Correlation – Calculating Correlation Coefficient Between Nominal and Numeric or Ordinal Variables

categorical datacontinuous datacorrelationMATLABordinal-data

I've already read all the pages in this site trying to find the answer to my problem but no one seems to be the right one form me…

First I explain you the kind of data I'm working with…

Let's say that I have an array vector with several names of city, one for each of 300 users. I also have another array vector with scores response to a survey of each user or a continuous value for each user.

I would like to know if exist a correlation coefficient that compute the correlation between these two variables so, between a nominal and a numeric/continuous or ordinal variables.

I've searched on the Internet and in some pages they suggest to use the contingency coefficient or Cramer's V or Lambda coefficient or Eta . For each of this measure the just say that they could be applied for such data in which we have a nominal variable and interval or numerical variable.
The thing is that searching and searching, trying to understand every one of them, sometime is written or watching the examples that they are reasonable to use them if you have dichotomous nominal variable, except for Cramer's V, other time is not written any requirement for the type of data.
A lot of other pages say that is right to apply regression instead, that is right, but I would just simply like to know if there is a coefficient like pearson/spearman for this kind of data.

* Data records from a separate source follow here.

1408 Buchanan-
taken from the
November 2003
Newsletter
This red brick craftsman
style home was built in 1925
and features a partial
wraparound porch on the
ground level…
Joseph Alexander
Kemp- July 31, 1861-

I also think that is no so properly to use Spearman Correlation coeff since the cities are not sortable.

I have also built the function of Cramer'sV and Eta by myself (I'm working with Matlab) but for Eta they don't talk about any p-value to see if the coefficient is statistically significant…

In the matlabWorks site there is also a nice toolbox that says to compute eta^2 but the kind of input it needs is not understandable.

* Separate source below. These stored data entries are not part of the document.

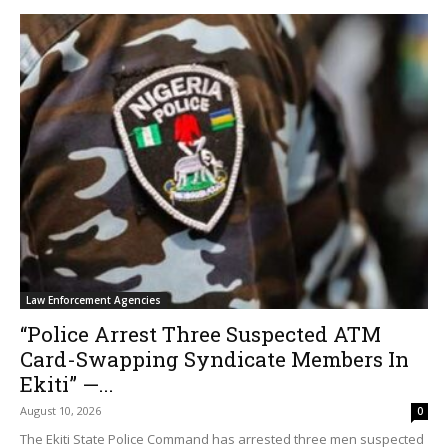
Law Enforcement Agencies
“Police Arrest Three Suspected ATM
Card-Swapping Syndicate Members In
Ekiti” —...
August 10, 2026
0
The Ekiti State Police Command has arrested three men suspected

Is here someone that have done a test like mine? If you need more detail to understand the kind of data I'm using just ask me and I'll try to explain you better.

Best Answer

Nominal vs Interval

The most classic "correlation" measure between a nominal and an interval ("numeric") variable is Eta, also called correlation ratio, and equal to the root R-square of the one-way ANOVA (with p-value = that of the ANOVA). Eta can be seen as a symmetric association measure, like correlation, because Eta of ANOVA (with the nominal as independent, numeric as dependent) is equal to Pillai's trace of multivariate regression (with the numeric as independent, set of dummy variables corresponding to the nominal as dependent).

A more subtle measure is intraclass correlation coefficient (ICC). Whereas Eta grasps only the difference between groups (defined by the nominal variable) in respect to the numeric variable, ICC simultaneously also measures the coordination or agreemant between numeric values inside groups; in other words, ICC (particularly the original unbiased "pairing" ICC version) stays on the level of values while Eta operates on the level of statistics (group means vs group variances).

Nominal vs Ordinal

The question about "correlation" measure between a nominal and an ordinal variable is less apparent. The reason of the difficulty is that ordinal scale is, by its nature, more "mystic" or "twisted" than interval or nominal scales. No wonder that statistical analyses specially for ordinal data are relatively poorly formulated so far.

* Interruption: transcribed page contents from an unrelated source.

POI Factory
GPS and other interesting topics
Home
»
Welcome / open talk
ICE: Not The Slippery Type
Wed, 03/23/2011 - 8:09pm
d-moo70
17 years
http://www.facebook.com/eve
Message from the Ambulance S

One way might be to convert your ordinal data into ranks and then compute Eta as if the ranks were interval data. The p-value of such Eta = that of Kruskal-Wallis analysis. This approach seems warranted due to the same reasoning as why Spearman rho is used to correlate two ordinal variables. That logic is "when you don't know the interval widths on the scale, cut the Gordian knot by linearizing any possible monotonicity: go rank the data".

Another approach (possibly more rigorous and flexible) would be to use ordinal logistic regression with the ordinal variable as the DV and the nominal one as the IV. The square root of Nagelkerke’s pseudo R-square (with the regression's p-value) is another correlation measure for you. Note that you can experiment with various link functions in ordinal regression. This association is, however, not symmetric: the nominal is assumed independent.

Yet another approach might be to find such a monotonic transformation of ordinal data into interval - instead of ranking of the penultimate paragraph - that would maximize R (i.e. Eta) for you. This is categorical regression (= linear regression with optimal scaling).

Still another approach is to perform classification tree, such as CHAID, with the ordinal variable as predictor. This procedure will bin together (hence it is the approach opposite to the previous one) adjacent ordered categories which do not distinguish among categories of the nominal predictand. Then you could rely on Chi-square-based association measures (such as Cramer's V) as if you correlate nominal vs nominal variables.

And @Michael in his comment suggests yet one more way - a special coefficient called Freeman's Theta.

So, we have arrived so far at these opportunities: (1) Rank, then compute Eta; (2) Use ordinal regression; (3) Use categorical regression ("optimally" transforming ordinal variable into interval); (4) Use classification tree ("optimally" reducing the number of ordered categories); (5) Use Freeman's Theta.